"Card, Orson Scott - Ender's Saga 03 - Xenocide" - читать интересную книгу автора (Card Orson Scott)

"You have me forever."

"I will lose you tonight. Or tomorrow. Or next week."

"Let us contemplate the nature of desire," said Jiang-qing. As before, she was using philosophy to pull him out of his brooding melancholy.

He resisted her, but only playfully. "You are a harsh ruler," said Han Feitzu. "Like your ancestor-of-the-heart, you make no allowance for other people's frailty." Jiang-qing was named for a revolutionary leader of the ancient past, who had tried to lead the people onto a new Path but was overthrown by weak-hearted cowards. It was not right, thought Han Fei-tzu, for his wife to die before him: her ancestor-of-the-heart had outlived her husband. Besides, wives should live longer than husbands. Women were more complete inside themselves. They were also better at living in their children. They were never as solitary as a man alone.

Jiang-qing refused to let him return to brooding. "When a man's wife is dead, what does he long for?"

Rebelliously, Han Fei-tzu gave her the most false answer to her question. "To lie with her," he said.

"The desire of the body," said Jiang-qing.

Since she was determined to have this conversation, Han Fei-tzu took up the catalogue for her. "The desire of the body is to act. It includes all touches, casual and intimate, and all customary movements. Thus he sees a movement out of the corner of his eye, and thinks he has seen his dead wife moving across the doorway, and he cannot be content until he has walked to the door and seen that it was not his wife. Thus he wakes up from a dream in which he heard her voice, and finds himself speaking his answer aloud as if she could hear him."

"What else?" asked Jiang-qing.

"I'm tired of philosophy," said Han Fei-tzu. "Maybe the Greeks found comfort in it, but not me."

"The desire of the spirit," said Jiang-qing, insisting.

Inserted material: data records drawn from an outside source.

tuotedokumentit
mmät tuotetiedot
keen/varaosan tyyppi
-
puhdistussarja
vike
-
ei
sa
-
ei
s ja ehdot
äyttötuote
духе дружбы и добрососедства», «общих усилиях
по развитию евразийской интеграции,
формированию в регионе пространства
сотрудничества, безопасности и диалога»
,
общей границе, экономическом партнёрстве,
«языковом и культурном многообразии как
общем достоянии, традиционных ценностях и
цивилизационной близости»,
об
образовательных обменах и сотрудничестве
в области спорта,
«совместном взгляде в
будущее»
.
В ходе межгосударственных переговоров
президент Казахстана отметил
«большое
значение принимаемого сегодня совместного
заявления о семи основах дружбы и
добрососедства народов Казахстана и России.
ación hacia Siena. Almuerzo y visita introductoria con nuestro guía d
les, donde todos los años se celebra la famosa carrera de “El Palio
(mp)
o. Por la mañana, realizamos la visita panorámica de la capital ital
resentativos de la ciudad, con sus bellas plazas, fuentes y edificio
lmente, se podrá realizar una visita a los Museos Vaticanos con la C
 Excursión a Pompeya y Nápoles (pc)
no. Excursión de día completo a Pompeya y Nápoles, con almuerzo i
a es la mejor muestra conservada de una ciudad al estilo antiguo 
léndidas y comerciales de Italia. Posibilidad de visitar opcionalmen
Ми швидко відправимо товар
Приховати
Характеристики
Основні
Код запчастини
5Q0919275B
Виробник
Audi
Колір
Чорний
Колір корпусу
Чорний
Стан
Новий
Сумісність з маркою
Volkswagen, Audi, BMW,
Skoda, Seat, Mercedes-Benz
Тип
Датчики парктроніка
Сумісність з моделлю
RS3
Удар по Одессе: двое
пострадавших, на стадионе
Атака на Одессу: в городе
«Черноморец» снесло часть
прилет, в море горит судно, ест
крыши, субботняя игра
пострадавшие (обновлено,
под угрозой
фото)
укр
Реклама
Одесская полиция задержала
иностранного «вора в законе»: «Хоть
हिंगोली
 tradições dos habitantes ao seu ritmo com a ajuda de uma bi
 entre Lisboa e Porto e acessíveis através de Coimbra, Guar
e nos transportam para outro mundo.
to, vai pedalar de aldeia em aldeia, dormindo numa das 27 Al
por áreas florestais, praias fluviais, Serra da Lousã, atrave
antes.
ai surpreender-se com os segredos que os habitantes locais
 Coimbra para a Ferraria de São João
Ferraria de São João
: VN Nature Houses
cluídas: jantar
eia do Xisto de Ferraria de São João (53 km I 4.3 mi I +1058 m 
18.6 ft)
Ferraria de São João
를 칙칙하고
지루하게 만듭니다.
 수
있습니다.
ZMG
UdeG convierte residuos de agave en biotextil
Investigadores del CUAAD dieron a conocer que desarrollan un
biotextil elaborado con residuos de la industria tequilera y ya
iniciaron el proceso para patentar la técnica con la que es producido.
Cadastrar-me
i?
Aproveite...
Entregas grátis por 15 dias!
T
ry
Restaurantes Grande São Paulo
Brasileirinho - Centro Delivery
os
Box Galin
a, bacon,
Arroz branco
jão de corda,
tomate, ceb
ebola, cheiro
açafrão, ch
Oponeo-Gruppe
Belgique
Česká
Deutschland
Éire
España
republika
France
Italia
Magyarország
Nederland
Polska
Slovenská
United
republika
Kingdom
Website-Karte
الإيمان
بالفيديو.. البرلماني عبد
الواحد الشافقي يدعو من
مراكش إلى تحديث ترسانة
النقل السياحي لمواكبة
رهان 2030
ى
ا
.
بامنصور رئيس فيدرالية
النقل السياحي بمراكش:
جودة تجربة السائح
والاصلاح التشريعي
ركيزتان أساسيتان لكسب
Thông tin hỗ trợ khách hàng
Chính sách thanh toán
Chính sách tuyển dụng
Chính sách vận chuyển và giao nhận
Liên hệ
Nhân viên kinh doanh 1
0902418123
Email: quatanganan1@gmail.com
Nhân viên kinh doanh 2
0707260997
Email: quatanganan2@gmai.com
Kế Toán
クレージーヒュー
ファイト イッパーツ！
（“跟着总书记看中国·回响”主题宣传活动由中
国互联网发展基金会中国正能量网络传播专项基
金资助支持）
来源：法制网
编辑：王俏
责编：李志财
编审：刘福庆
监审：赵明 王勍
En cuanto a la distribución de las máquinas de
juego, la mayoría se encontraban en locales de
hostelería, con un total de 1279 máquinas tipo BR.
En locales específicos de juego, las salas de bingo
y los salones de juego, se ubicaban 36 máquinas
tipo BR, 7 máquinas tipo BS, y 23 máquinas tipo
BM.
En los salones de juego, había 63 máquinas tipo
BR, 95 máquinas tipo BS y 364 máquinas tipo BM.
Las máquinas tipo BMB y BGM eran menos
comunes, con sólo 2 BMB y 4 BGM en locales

"Because the spirit is of the earth, it is that part which makes new things out of old ones. The husband longs for all the unfinished things that he and his wife were making when she died, and all the unstarted dreams of what they would have made if she had lived. Thus a man grows angry at his children for being too much like him and not enough like his dead wife. Thus a man hates the house they lived in together, because either he does not change it, so that it is as dead as his wife, or because he does change it, so that it is no longer half of her making."

"You don't have to be angry at our little Qing-jao," said Jiang-qing.

"Why?" asked Han Fei-tzu. "Will you stay, then, and help me teach her to be a woman? All I can teach her is to be what I am-- cold and hard, sharp and strong, like obsidian. If she grows like that, while she looks so much like you, how can I help but be angry?"

"Because you can teach her everything that I am, too," said Jiang-qing.

"If I had any part of you in me," said Han Fei-tzu, "I would not have needed to marry you to become a complete person." Now he teased her by using philosophy to turn the conversation away from pain. "That is the desire of the soul. Because the soul is made of light and dwells in air, it is that part which conceives and keeps ideas, especially the idea of the self. The husband longs for his whole self, which was made of the husband and wife together. Thus he never believes any of his own thoughts, because there is always a question in his mind to which his wife's thoughts were the only possible answer. Thus the whole world seems dead to him because he cannot trust anything to keep its meaning before the onslaught of this unanswerable question."

"Very deep," said Jiang-qing.

"If I were Japanese I would commit seppuku, spilling my bowel into the jar of your ashes."

"Very wet and messy," she said.

He smiled. "Then I should be an ancient Hindu, and burn myself on your pyre."

But she was through with joking. "Qing-jao," she whispered. She was reminding him he could do nothing so flamboyant as to die with her. There was little Qing-jao to care for.

So Han Fei-tzu answered her seriously. "How can I teach her to be what you are?"

"All that is good in me," said Jiang-qing, "comes from the Path. If you teach her to obey the gods, honor the ancestors, love the people, and serve the rulers, I will be in her as much as you are."

"I would teach her the Path as part of myself," said Han Fei-tzu.

"Not so," said Jiang-qing. "The Path is not a natural part of you, my husband. Even with the gods speaking to you every day, you insist on believing in a world where everything can be explained by natural causes."